Top Ten Reasons You Should Be Doing Kegel Exercises
Kegel exercises, also called “pelvic floor exercises”, deserve special attention for the tremendous benefits they offer to the urinary and reproductive systems in both men and women.
They were first introduced in 1948 by Dr. Arnold Kegel, a gynecologist in Iowa who made advances in understanding the importance of the strength of a woman’s pelvic floor – the muscles and connective tissue of the pelvis.
Say the word “Kegel” and in-the-know middle schoolers everywhere will giggle, but this exercise habit is no laughing matter. There are amazing health benefits of doing Kegels, working wonders for men and women alike. Here are a few of the most convincing reasons to give Kegels a try:
1. You are probably one of those who could benefit from Kegels. A weakened pelvic floor is not an uncommon problem, and Kegels are designed specifically to strengthen that muscle group. Anything can lead to a weak pelvis, from abdominal surgery to a hip injury to chronic strain or fatigue. And I’ll say it again – men are not exempt from benefiting from Kegel exercises.

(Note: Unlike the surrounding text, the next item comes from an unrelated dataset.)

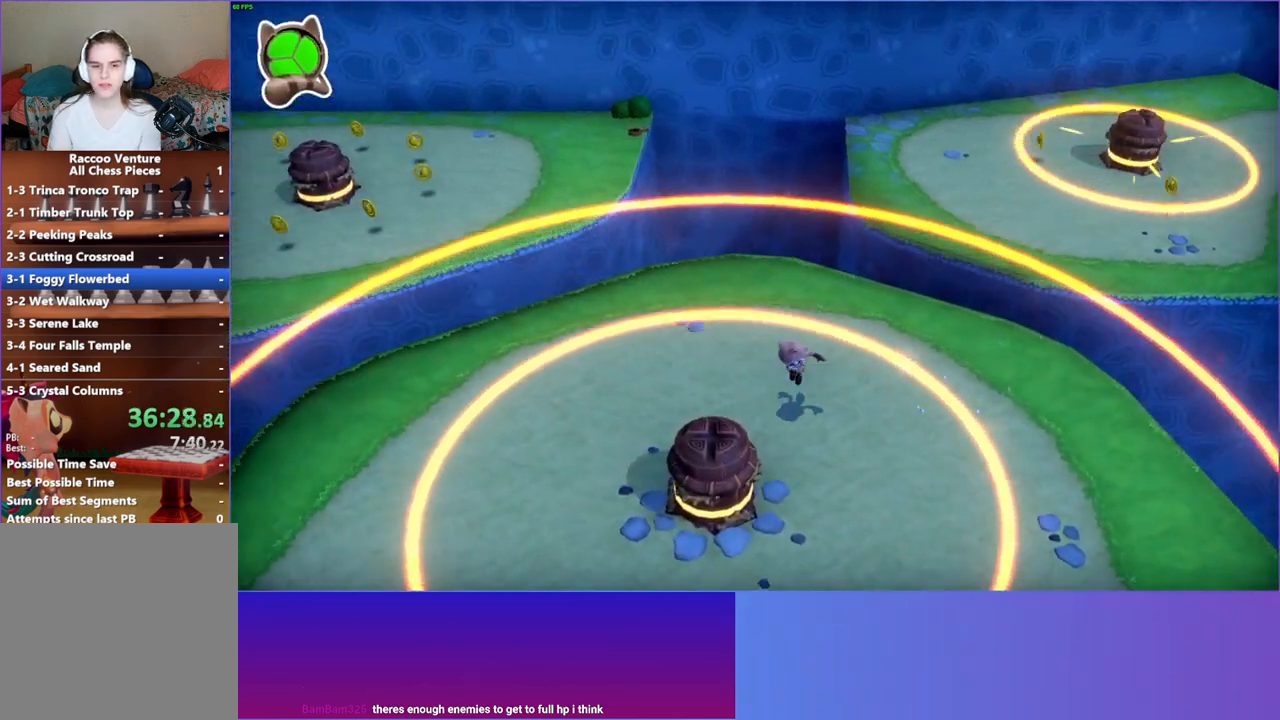
{"buttons": [], "left_stick": "left", "right_stick": "center", "events": [[367, "left_stick", "left"]]}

2. The stronger your pelvic floor is, the more supported your internal organs are. And the more supported your organs are, the better they function. Health in the pelvic organs is extremely important for a healthy body, as most of these organs are key parts of the body’s way of ridding itself of waste and toxins.
3. A stronger pelvis means less chance of urinary incontinence. Urinary incontinence is something that can affect all people, and it probably affects more of us than most people realize. The older a person gets, the more susceptible he or she is to urinary incontinence. Do your Kegels now and save yourself a few trips down the adult diaper aisle later.

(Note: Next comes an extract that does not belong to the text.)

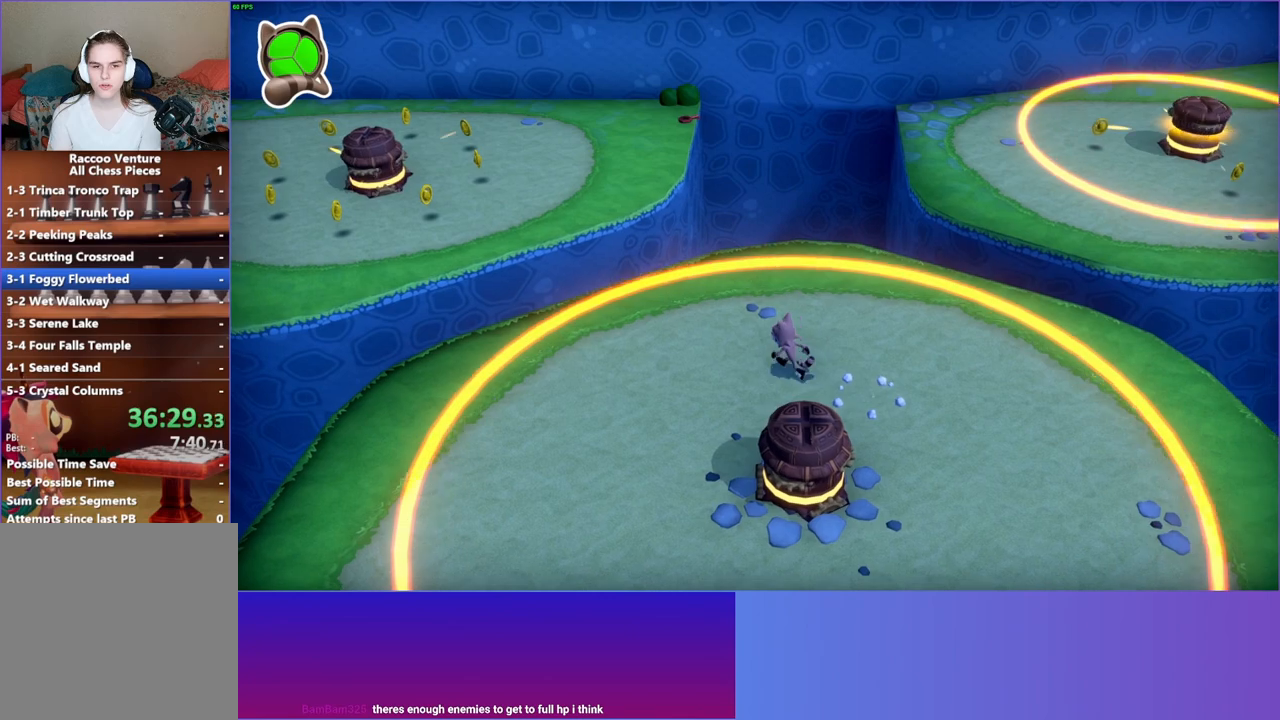
{"buttons": [], "left_stick": "up-left", "right_stick": "center", "events": [[33, "Y", "down"], [167, "Y", "up"], [433, "left_stick", "up-left"]]}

4. A stronger pelvis also means less chance of anal incontinence. Though this benefit pretty much speaks for itself, I will flourish it with a “ditto for #3.”
5. Disorders of the reproductive organs in both men and women can be prevented by Kegel exercises. Prolapse of the uterus in women and pain or swelling of the prostate in men are painful, potentially dangerous conditions that can be treated or avoided with the regular use of pelvic floor exercises.